Lay out the lines of the entries as a numbered list, starting at the line that contains "city: Kuleshovka" and continuing through the last line of the entries, with both ends included. Leave out any blank lines and the pictures.

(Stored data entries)
====
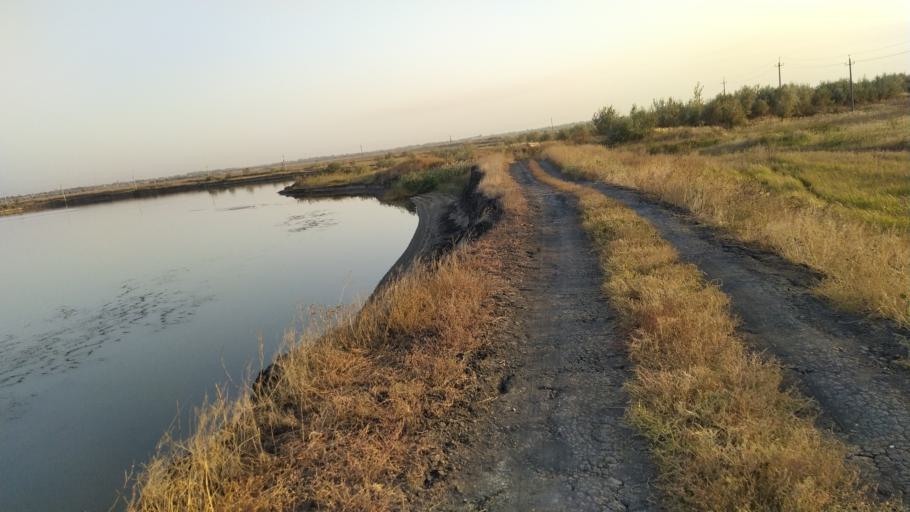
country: RU
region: Rostov
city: Kuleshovka
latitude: 47.1409
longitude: 39.6446
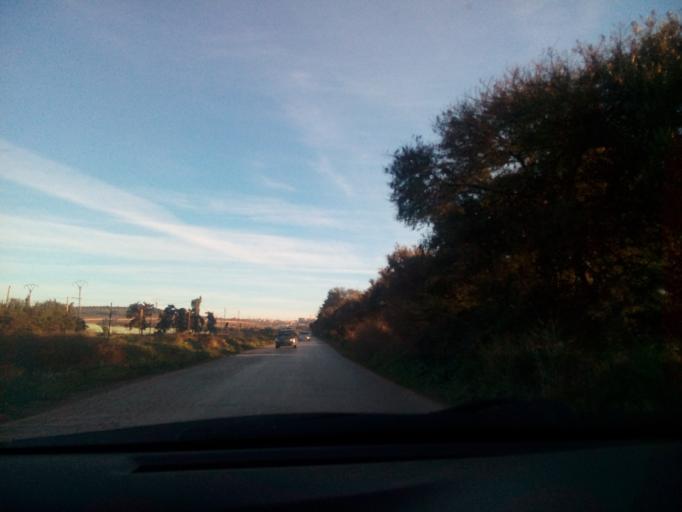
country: DZ
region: Oran
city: Es Senia
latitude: 35.6151
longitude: -0.6856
====
[Answer to the problem]
1. city: Kuleshovka
2. latitude: 47.1409
3. longitude: 39.6446
4. country: DZ
5. region: Oran
6. city: Es Senia
7. latitude: 35.6151
8. longitude: -0.6856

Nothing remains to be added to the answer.